Given text: Begin

What Is a Survivorship Life Insurance Policy?
There are many different types of life insurance policies to meet your specific needs. Survivorship life insurance is a policy that covers two people instead of one. Here we’ll cover the benefits of a survivorship policy, how they work, and whether this type of policy might be right for you.
What is a survivorship life insurance policy?
Survivorship life insurance covers two people on one policy. This type of policy is typically for spouses. It is also known as a second-to-die joint life insurance policy. The policy does not pay out until both people on the policy have passed away.
A survivorship life insurance is typically a permanent whole or universal life policy. It costs less than two separate policies and is an affordable way to leave more behind for your beneficiaries.
Benefits of a survivorship life policy
In a first-to-die joint life insurance policy, the life insurance company pays out the death benefit after the first person on the policy passes away. Since a second-to-die policy pays out after both spouses have passed away, a survivorship life insurance policy is not used for income replacement for a surviving spouse.

Given text: End
Entries supplied: Begin

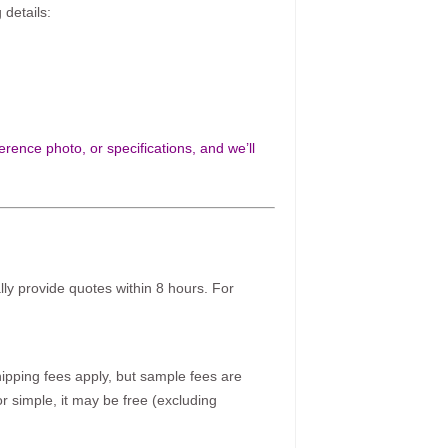
 details:
rence photo, or specifications, and we’ll
ally provide quotes within 8 hours. For
pping fees apply, but sample fees are
r simple, it may be free (excluding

Entries supplied: End

--- Assignment 1 ---
In its opening paragraph, the survivorship life insurance article names the topics it will cover. List them.
--- Assignment 2 ---
Translate this sentence from the survivorship life insurance article into Spanish: "Survivorship life insurance covers two people on one policy."
--- Assignment 3 ---
Retype the stretch of the survivorship life insurance article from "There are many" through "right for you.".
Rely solely on the survivorship life insurance article and set the listing aside.

--- Expected output 1 ---
- The benefits of a survivorship policy
- How they work
- Whether this type of policy might be right for you

--- Expected output 2 ---
El seguro de vida de supervivencia cubre a dos personas en una sola póliza.

--- Expected output 3 ---
There are many different types of life insurance policies to meet your specific needs. Survivorship life insurance is a policy that covers two people instead of one. Here we’ll cover the benefits of a survivorship policy, how they work, and whether this type of policy might be right for you.